### [Aim of the exercise]
Format the data below as a JSON array of strings, with each line as its own string and blank lines omitted.

+-------+

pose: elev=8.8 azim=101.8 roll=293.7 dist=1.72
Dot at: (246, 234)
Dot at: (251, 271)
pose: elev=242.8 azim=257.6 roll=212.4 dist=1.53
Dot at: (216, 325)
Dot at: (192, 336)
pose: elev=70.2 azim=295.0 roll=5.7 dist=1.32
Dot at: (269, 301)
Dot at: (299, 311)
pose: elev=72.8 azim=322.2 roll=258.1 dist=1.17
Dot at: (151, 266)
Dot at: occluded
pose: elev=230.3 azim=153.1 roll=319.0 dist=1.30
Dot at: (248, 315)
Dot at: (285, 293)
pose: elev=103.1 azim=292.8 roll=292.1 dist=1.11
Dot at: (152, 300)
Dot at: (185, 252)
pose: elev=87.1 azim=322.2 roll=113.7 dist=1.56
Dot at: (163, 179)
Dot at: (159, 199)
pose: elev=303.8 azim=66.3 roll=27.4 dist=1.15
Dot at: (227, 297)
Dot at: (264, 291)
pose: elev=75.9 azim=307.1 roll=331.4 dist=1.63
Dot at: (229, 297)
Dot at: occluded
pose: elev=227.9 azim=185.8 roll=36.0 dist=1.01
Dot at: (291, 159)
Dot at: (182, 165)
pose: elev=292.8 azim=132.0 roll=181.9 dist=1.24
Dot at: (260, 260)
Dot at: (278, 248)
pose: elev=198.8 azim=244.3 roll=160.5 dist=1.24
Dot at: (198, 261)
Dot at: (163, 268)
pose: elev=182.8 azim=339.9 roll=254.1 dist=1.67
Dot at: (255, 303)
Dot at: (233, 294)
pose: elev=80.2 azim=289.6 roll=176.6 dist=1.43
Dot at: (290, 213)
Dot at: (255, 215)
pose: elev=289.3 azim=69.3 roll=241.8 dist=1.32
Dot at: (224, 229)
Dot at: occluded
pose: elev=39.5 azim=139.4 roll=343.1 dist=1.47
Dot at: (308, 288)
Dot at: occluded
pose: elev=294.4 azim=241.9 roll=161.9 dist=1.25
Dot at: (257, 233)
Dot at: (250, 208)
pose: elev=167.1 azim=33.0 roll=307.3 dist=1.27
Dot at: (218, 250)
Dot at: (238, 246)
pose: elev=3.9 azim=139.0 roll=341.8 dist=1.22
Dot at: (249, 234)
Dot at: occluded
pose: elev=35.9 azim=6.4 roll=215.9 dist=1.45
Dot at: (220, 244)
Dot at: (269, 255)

+-------+

### [Final result]
[
  "pose: elev=8.8 azim=101.8 roll=293.7 dist=1.72",
  "Dot at: (246, 234)",
  "Dot at: (251, 271)",
  "pose: elev=242.8 azim=257.6 roll=212.4 dist=1.53",
  "Dot at: (216, 325)",
  "Dot at: (192, 336)",
  "pose: elev=70.2 azim=295.0 roll=5.7 dist=1.32",
  "Dot at: (269, 301)",
  "Dot at: (299, 311)",
  "pose: elev=72.8 azim=322.2 roll=258.1 dist=1.17",
  "Dot at: (151, 266)",
  "Dot at: occluded",
  "pose: elev=230.3 azim=153.1 roll=319.0 dist=1.30",
  "Dot at: (248, 315)",
  "Dot at: (285, 293)",
  "pose: elev=103.1 azim=292.8 roll=292.1 dist=1.11",
  "Dot at: (152, 300)",
  "Dot at: (185, 252)",
  "pose: elev=87.1 azim=322.2 roll=113.7 dist=1.56",
  "Dot at: (163, 179)",
  "Dot at: (159, 199)",
  "pose: elev=303.8 azim=66.3 roll=27.4 dist=1.15",
  "Dot at: (227, 297)",
  "Dot at: (264, 291)",
  "pose: elev=75.9 azim=307.1 roll=331.4 dist=1.63",
  "Dot at: (229, 297)",
  "Dot at: occluded",
  "pose: elev=227.9 azim=185.8 roll=36.0 dist=1.01",
  "Dot at: (291, 159)",
  "Dot at: (182, 165)",
  "pose: elev=292.8 azim=132.0 roll=181.9 dist=1.24",
  "Dot at: (260, 260)",
  "Dot at: (278, 248)",
  "pose: elev=198.8 azim=244.3 roll=160.5 dist=1.24",
  "Dot at: (198, 261)",
  "Dot at: (163, 268)",
  "pose: elev=182.8 azim=339.9 roll=254.1 dist=1.67",
  "Dot at: (255, 303)",
  "Dot at: (233, 294)",
  "pose: elev=80.2 azim=289.6 roll=176.6 dist=1.43",
  "Dot at: (290, 213)",
  "Dot at: (255, 215)",
  "pose: elev=289.3 azim=69.3 roll=241.8 dist=1.32",
  "Dot at: (224, 229)",
  "Dot at: occluded",
  "pose: elev=39.5 azim=139.4 roll=343.1 dist=1.47",
  "Dot at: (308, 288)",
  "Dot at: occluded",
  "pose: elev=294.4 azim=241.9 roll=161.9 dist=1.25",
  "Dot at: (257, 233)",
  "Dot at: (250, 208)",
  "pose: elev=167.1 azim=33.0 roll=307.3 dist=1.27",
  "Dot at: (218, 250)",
  "Dot at: (238, 246)",
  "pose: elev=3.9 azim=139.0 roll=341.8 dist=1.22",
  "Dot at: (249, 234)",
  "Dot at: occluded",
  "pose: elev=35.9 azim=6.4 roll=215.9 dist=1.45",
  "Dot at: (220, 244)",
  "Dot at: (269, 255)"
]